What is VPP?¶

FD.io’s Vector Packet Processing (VPP) technology is a Fast, Scalable and Deterministic, Packet Processing stack that runs on commodity CPUs. It provides out-of-the-box production quality switch/router functionality and much, much more. FD.io VPP is at the same time, an Extensible and Modular Design and Developer Friendly framework, capable of boot-strapping the development of packet-processing applications. The benefits of FD.io VPP are its high performance, proven technology, its modularity and flexibility, integrations and rich feature set.

For more detailed information, see the following sections:

What is vector packet processing?

As the name implies, FD.io VPP uses vector packet processing, as opposed to scalar packet processing. A scalar packet processing stack simply processes one packet at a time: an interrupt handling function takes a single packet from a device rx ring, and processes it by traversing a set of functions: A calls B calls C … return return return, then return from interrupt. For each packet, one of three things happens: the path punts, drops, or rewrites and forwards the packet.

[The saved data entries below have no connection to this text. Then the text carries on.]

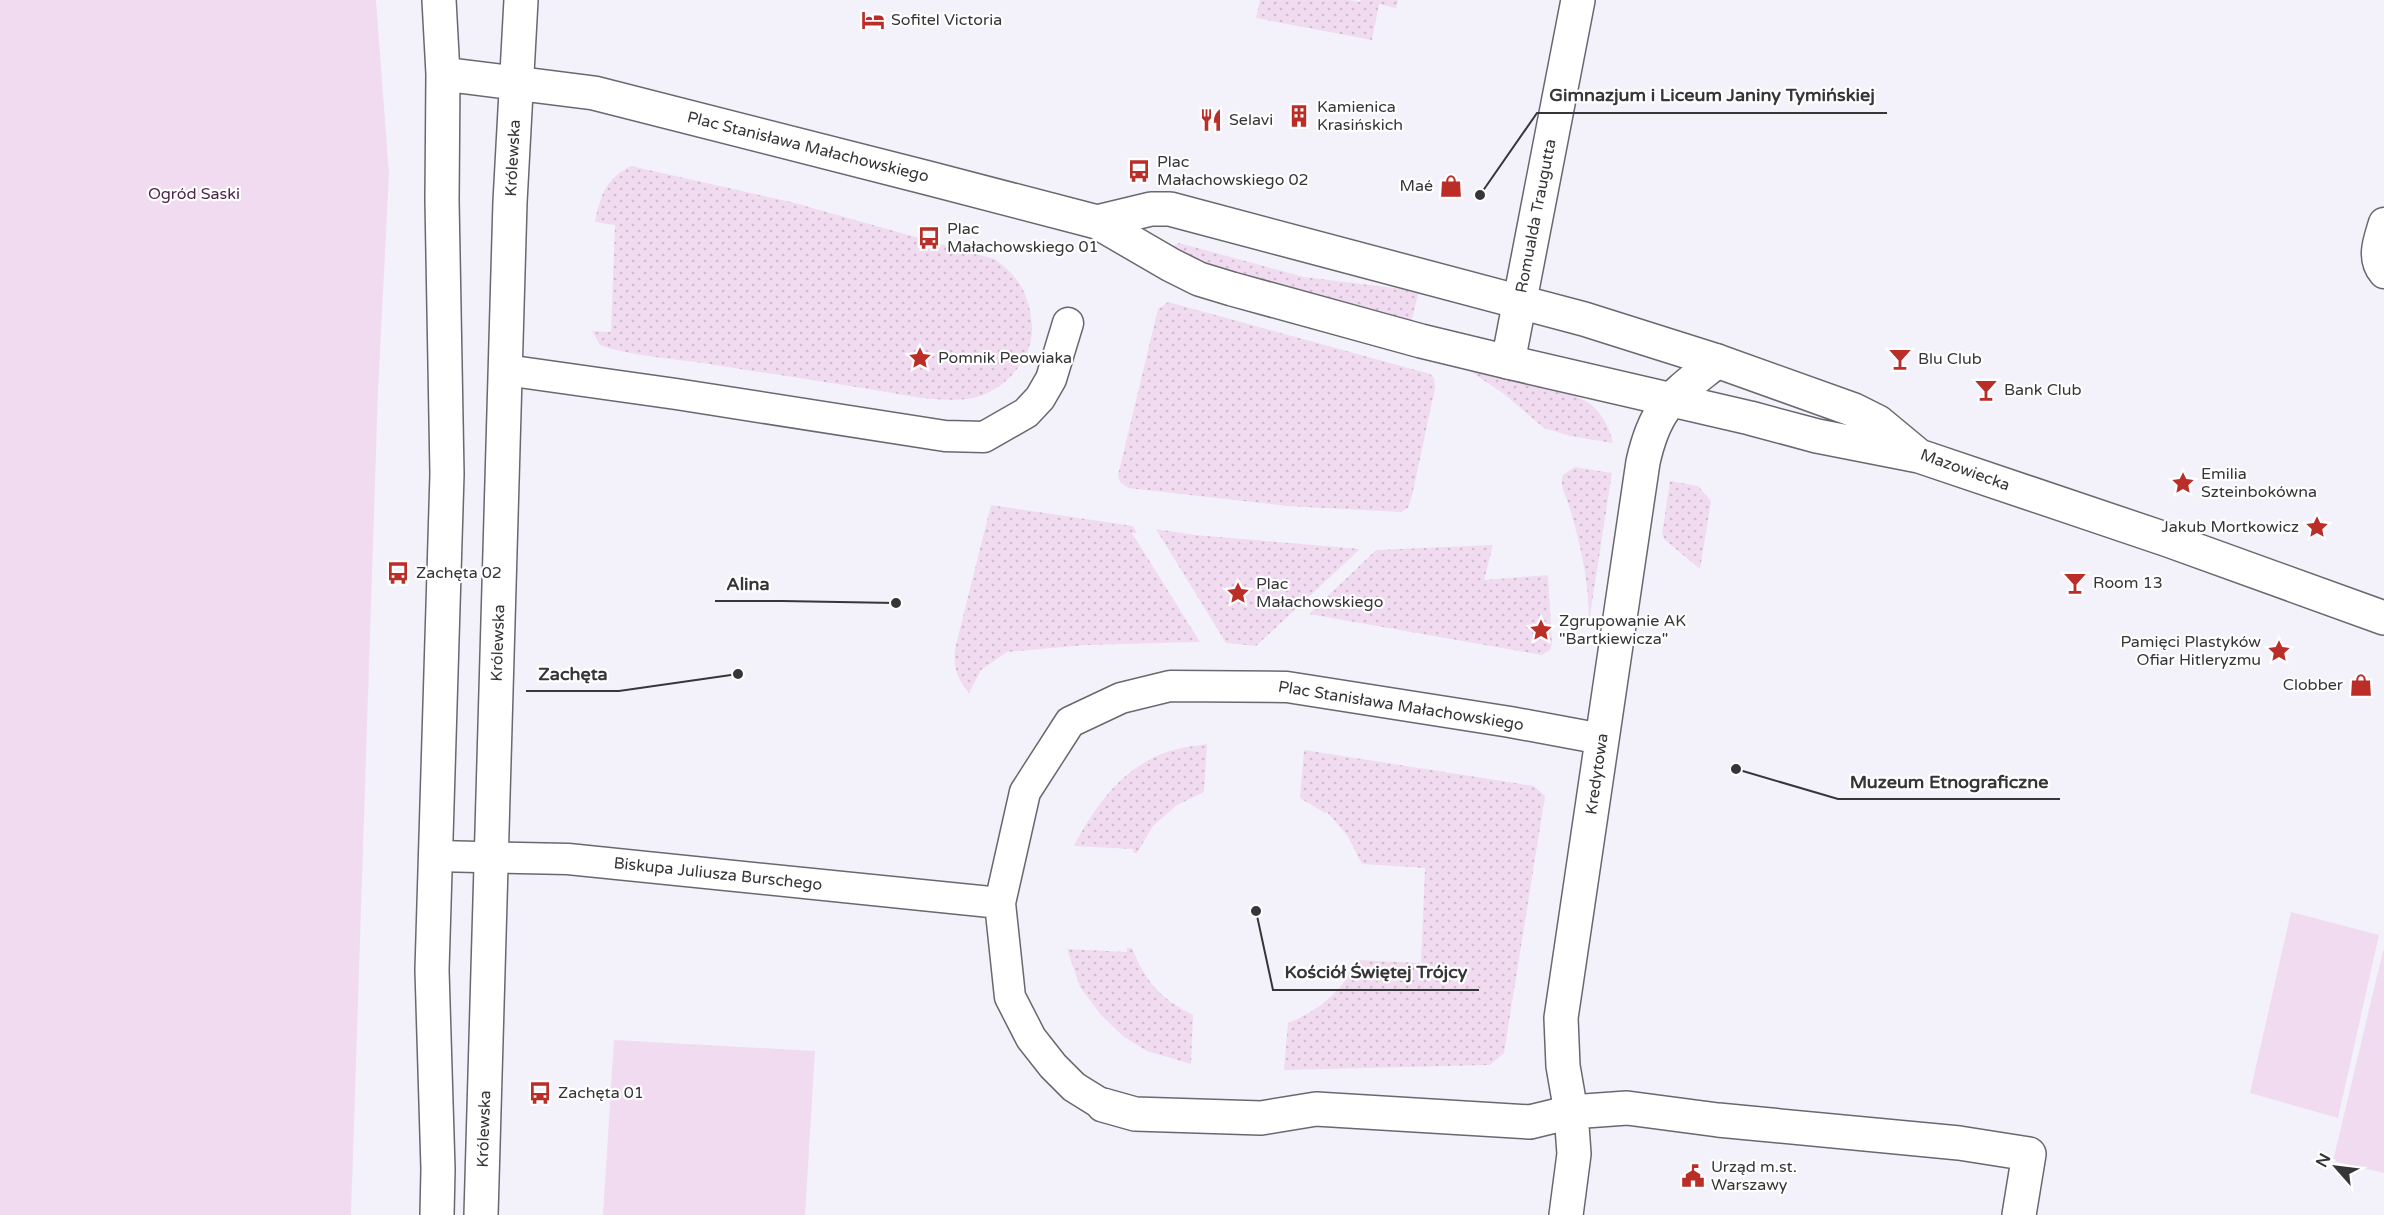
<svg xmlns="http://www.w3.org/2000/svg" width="2384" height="1215" viewBox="0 0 2384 1215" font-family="'Varela Round',sans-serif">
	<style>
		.grass { fill: url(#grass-dots) }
		.green { fill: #f1dbf0 }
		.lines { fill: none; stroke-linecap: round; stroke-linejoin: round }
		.lane-casing { stroke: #68686f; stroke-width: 33 }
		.street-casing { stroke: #68686f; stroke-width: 36 }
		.secondary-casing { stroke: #68686f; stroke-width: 36 }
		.lane { stroke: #fff; stroke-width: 30 }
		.street { stroke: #fff; stroke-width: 33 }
		.secondary { stroke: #fff; stroke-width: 33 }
		.labels { text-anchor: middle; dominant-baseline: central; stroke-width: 4.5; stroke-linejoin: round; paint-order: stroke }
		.poi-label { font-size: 16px; fill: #363639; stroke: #fff; text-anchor: start }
		.street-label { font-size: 16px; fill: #363639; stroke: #fff }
		.park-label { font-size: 16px; fill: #4b254a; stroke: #fff }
		.leader { fill: none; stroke: #363639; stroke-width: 2 }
		.callout-dot { fill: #363639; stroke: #fff; stroke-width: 2 }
		.callout-label { font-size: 18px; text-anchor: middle; font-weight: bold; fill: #363639; stroke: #fff; stroke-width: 4.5; stroke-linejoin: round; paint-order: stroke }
	</style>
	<defs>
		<pattern id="grass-dots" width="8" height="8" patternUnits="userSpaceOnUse" patternTransform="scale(1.5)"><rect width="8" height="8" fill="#f1dbf0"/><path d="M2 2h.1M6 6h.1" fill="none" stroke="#cfbdcf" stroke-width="1.8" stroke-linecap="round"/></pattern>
	</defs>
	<rect width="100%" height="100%" fill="#f3f2fb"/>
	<path class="grass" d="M 1260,0 L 1348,0 L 1360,2 L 1361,0 L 1398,0 L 1396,8 L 1379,4 L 1372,40 L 1256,18 Z
		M 631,166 L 791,202 L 994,259 C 1020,276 1030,297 1032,327 C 1033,358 1006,389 977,397 C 947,405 899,394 869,389 C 813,380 758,372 703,363 C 674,359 625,355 600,345 L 592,331 L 611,332 L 615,225 L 595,222 C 600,196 606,178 631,166 Z
		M 1179,243 L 1304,277 L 1419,291 L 1411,323 L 1220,270 L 1175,251 L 1174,246 Z
		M 1168,302 L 1430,374 L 1434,378 L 1435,388 L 1412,496 L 1408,508 L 1401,512 L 1287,506 L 1128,488 L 1120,482 L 1118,475 L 1158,309 Z
		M 1470,371 C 1498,378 1567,388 1589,403 C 1601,412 1610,428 1613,443 L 1570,436 L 1544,428 L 1504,394 Z
		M 1575,467 L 1612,473 L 1589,622 C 1589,583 1581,544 1569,506 C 1566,495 1559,486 1563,475 Z
		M 1670,481 L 1698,486 L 1711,501 L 1700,569 L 1665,540 L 1662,534 Z
		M 991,505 L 1133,526 L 1137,533 L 1132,533 L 1200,642 L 1086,645 L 1007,652 L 981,670 L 969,693 C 957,679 953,667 955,649 Z
		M 1156,529 L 1195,535 L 1360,549 L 1256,646 L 1226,643 Z
		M 1493,545 L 1484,580 L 1548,575 L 1552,644 L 1550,650 L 1542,655 L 1309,614 L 1376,550 Z
		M 1207,744 L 1204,792 L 1177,805 L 1153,826 L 1137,853 L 1134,853 L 1133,849 L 1074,846 C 1095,805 1125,765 1170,751 C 1182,747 1195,746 1207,744 Z
		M 1304,750 L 1534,786 L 1545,796 L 1504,1053 L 1490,1065 L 1284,1070 L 1288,1023 C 1318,1011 1344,991 1356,960 L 1421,963 L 1425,868 L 1362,864 L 1347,835 L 1327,812 L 1325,813 L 1300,798 Z
		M 1127,948 L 1132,948 C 1146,983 1160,998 1193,1015 L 1191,1064 L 1147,1051 L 1124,1037 L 1101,1015 L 1080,987 L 1067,949 L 1127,952 Z"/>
	<path class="green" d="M 0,0 L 376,0 L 389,174 L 378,391 L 351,1215 L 0,1215 Z
		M 2291,912 L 2379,935 L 2338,1118 L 2250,1093 Z
		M 2383,951 L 2384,951 L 2384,1173 L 2333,1161 Z
		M 614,1040 L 815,1051 L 805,1215 L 603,1215 Z"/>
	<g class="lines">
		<g class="lane-casing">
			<path id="lane" d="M 2384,223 C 2379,240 2371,258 2384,273
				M 506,370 L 676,394 L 945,436 L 984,437 L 1026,413 L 1040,398 L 1051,379 L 1068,323
				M 436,856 L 568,859 L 1000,903
				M 1103,1105 L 1074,1087 L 1053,1066 L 1031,1038 L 1010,997 L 1000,903 L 1025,792 L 1070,722 L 1121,698 L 1170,686 L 1287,687 L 1510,722 L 1602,739"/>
		</g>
		<g class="street-casing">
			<path id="street" d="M 1508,362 L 1578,0
				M 1103,1105 L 1135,1114 L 1261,1118 L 1316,1109 L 1530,1122 L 1571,1112 L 1627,1108 L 1718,1120 L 1959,1143 L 2029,1154 L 2019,1215
				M 1566,1215 L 1574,1154 L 1571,1112 L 1563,1066 L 1561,1018 L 1643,462 C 1656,404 1674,396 1717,361"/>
		</g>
		<g class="secondary-casing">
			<path id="secondary" d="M 443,74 L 594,93 L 928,178 L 1097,222 L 1171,265 L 1199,279 L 1232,289 L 1421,341 L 1508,362 L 1750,418 L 1817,436 L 1919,456
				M 1097,222 L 1151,209 L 1170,209 L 1584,319 L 1717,361 L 1854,410 L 1878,422 L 1919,456 L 2168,540 L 2384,618
				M 437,1215 L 438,1169 L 432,970 L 447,474 L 442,200 L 443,74 L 439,0
				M 481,1215 L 510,202 L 521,0"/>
		</g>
		<use href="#lane" class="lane"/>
		<use href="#street" class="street"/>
		<use href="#secondary" class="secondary"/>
	</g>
	<defs>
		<g id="hotel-bare" transform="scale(1.8)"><path d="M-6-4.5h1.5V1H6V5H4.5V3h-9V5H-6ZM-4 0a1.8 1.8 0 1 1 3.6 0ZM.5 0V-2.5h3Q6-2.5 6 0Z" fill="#bb2d27" stroke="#fff" stroke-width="2.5" paint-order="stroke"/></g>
		<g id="building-bare" transform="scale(1.8)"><path d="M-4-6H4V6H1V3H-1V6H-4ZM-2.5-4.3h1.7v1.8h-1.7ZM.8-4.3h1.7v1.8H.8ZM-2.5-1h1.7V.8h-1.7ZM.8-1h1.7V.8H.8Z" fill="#bb2d27" stroke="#fff" stroke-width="2.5" paint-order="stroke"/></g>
		<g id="restaurant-bare" transform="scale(1.8)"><path d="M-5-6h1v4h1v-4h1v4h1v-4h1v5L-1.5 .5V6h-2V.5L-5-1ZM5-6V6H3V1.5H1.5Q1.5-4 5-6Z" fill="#bb2d27" stroke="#fff" stroke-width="2.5" paint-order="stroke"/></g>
		<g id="bus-bare" transform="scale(1.8)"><path d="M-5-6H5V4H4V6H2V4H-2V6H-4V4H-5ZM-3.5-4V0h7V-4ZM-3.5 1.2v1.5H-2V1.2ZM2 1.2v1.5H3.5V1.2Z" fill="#bb2d27" stroke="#fff" stroke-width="2.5" paint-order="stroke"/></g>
		<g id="shop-bare" transform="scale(1.8)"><path d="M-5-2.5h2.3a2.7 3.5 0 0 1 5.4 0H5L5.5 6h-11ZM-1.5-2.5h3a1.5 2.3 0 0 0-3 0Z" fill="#bb2d27" stroke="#fff" stroke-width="2.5" paint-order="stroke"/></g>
		<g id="sight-bare" transform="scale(1.8)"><path d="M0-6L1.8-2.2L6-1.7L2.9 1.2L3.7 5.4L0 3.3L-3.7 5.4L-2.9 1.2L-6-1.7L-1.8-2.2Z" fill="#bb2d27" stroke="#fff" stroke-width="2.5" paint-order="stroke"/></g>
		<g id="bar-bare" transform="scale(1.8)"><path d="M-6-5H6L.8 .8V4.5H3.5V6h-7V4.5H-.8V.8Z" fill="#bb2d27" stroke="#fff" stroke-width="2.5" paint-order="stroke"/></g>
		<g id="civic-bare" transform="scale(1.8)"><path d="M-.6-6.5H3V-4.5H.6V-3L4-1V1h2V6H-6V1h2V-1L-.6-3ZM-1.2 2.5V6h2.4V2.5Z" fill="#bb2d27" stroke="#fff" stroke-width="2.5" paint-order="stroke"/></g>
	</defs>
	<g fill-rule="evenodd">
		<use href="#hotel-bare" x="873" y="20"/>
		<use href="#building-bare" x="1299" y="116"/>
		<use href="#restaurant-bare" x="1211" y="120"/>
		<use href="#bus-bare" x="1139" y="171"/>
		<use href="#shop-bare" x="1451" y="186"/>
		<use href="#bus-bare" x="929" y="238"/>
		<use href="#sight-bare" x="920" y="358"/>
		<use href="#bar-bare" x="1900" y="359"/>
		<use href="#bar-bare" x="1986" y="390"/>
		<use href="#sight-bare" x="2183" y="483"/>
		<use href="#sight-bare" x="2317" y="527"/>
		<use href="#bus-bare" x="398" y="573"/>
		<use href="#bar-bare" x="2075" y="583"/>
		<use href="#sight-bare" x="1238" y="593"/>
		<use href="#sight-bare" x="1541" y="630"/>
		<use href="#sight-bare" x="2279" y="651"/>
		<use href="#shop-bare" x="2361" y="685"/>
		<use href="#bus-bare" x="540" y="1093"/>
		<use href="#civic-bare" x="1693" y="1176"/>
	</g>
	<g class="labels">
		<g class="poi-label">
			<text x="891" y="20">Sofitel Victoria</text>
			<text x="1317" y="107">Kamienica<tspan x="1317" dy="18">Krasińskich</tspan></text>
			<text x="1229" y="120">Selavi</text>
			<text x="1157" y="162">Plac<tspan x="1157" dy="18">Małachowskiego 02</tspan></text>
			<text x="1433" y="186" text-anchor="end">Maé</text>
			<text x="947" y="229">Plac<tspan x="947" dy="18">Małachowskiego 01</tspan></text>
			<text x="938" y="358">Pomnik Peowiaka</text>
			<text x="1918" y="359">Blu Club</text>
			<text x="2004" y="390">Bank Club</text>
			<text x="2201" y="474">Emilia<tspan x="2201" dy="18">Szteinbokówna</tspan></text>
			<text x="2299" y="527" text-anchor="end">Jakub Mortkowicz</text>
			<text x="416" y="573">Zachęta 02</text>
			<text x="2093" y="583">Room 13</text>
			<text x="1256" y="584">Plac<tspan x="1256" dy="18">Małachowskiego</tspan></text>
			<text x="1559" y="621">Zgrupowanie AK<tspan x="1559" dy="18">"Bartkiewicza"</tspan></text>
			<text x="2261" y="642" text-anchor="end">Pamięci Plastyków<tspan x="2261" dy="18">Ofiar Hitleryzmu</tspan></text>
			<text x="2343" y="685" text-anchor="end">Clobber</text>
			<text x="558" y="1093">Zachęta 01</text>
			<text x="1711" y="1167">Urząd m.st.<tspan x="1711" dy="18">Warszawy</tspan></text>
		</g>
		<g class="street-label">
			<text transform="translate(808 147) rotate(14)">Plac Stanisława Małachowskiego</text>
			<text transform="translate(513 158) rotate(-87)">Królewska</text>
			<text transform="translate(1536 216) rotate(-79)">Romualda Traugutta</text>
			<text transform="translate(1965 470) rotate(20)">Mazowiecka</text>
			<text transform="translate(498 643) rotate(-88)">Królewska</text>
			<text transform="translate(1401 706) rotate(9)">Plac Stanisława Małachowskiego</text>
			<text transform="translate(1597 774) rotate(-82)">Kredytowa</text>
			<text transform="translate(718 874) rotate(6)">Biskupa Juliusza Burschego</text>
			<text transform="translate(484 1129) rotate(-88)">Królewska</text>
		</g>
		<g class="park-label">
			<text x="194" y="194">Ogród Saski</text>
		</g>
	</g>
	<path class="leader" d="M1480 195L1537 113H1887M896 603L782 601H715M738 674L619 691H526M1736 769L1838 799H2060M1256 911L1273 990H1479"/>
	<g class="callout-dot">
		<circle cx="1480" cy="195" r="6"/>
		<circle cx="896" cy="603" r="6"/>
		<circle cx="738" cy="674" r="6"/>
		<circle cx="1736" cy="769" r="6"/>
		<circle cx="1256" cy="911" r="6"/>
	</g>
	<g class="callout-label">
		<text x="1712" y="101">Gimnazjum i Liceum Janiny Tymińskiej</text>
		<text x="748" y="590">Alina</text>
		<text x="573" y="680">Zachęta</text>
		<text x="1949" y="788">Muzeum Etnograficzne</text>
		<text x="1376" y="978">Kościół Świętej Trójcy</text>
	</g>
	<g transform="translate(2336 1167) rotate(298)" stroke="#ffffff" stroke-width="4.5" paint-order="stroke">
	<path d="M0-4.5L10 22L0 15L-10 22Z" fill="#363639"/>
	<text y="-9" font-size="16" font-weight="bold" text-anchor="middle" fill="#363639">N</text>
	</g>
</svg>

Scalar packet processing is simple, but problematic in these ways:

When the path length exceeds the size of the I-cache, thrashing occurs. Each packet incurs an identical set of I-cache misses The only solution: bigger caches.
Deep call stack adds load-store-unit pressure since stack-locals fall out of the L1 D-cache
Aside from prefetching packet data - probably not in time - one can’t address dependent read latency on table walks in a meaningful way

In contrast, vector packet processing constructs vectors of packets by scraping up to 256 packets at a time from device rx rings, and processes them using a directed graph of node. The graph scheduler invokes one node dispatch function at a time, restricting stack depth to a few stack frames.

This scheme fixes the I-cache thrashing problem.

Graph node dispatch functions iterate across up to 256 vector elements. Processing the first packet in a vector warms up the I-cache. The remaining packets all hit in the I-cache, reducing I-cache miss stalls by up to two orders of magnitude.

Given a vector of packets, one can pipeline and prefetch to cover dependent read latency on table data needed to process packets.

Vector packet processing techniques lead to a stable graph dispatch circuit time equilibrium. For a given offered load, imagine that the dispatch circuit time - and hence the vector size - converge to certain values. Say that an operating system event such as a clock-tick interrupt introduces a delay into the main dispatch loop.

The next rx vector will be larger. Larger vectors are processed more efficiently: I-cache warmup costs are amortized over a larger number of packets.

Rapidly, the rx vector size and the dispatch circuit time return to the previous equilibrium values. Given a relatively stable offered load, it’s an important advantage for the vector size to remain stable in the face of exogenous events.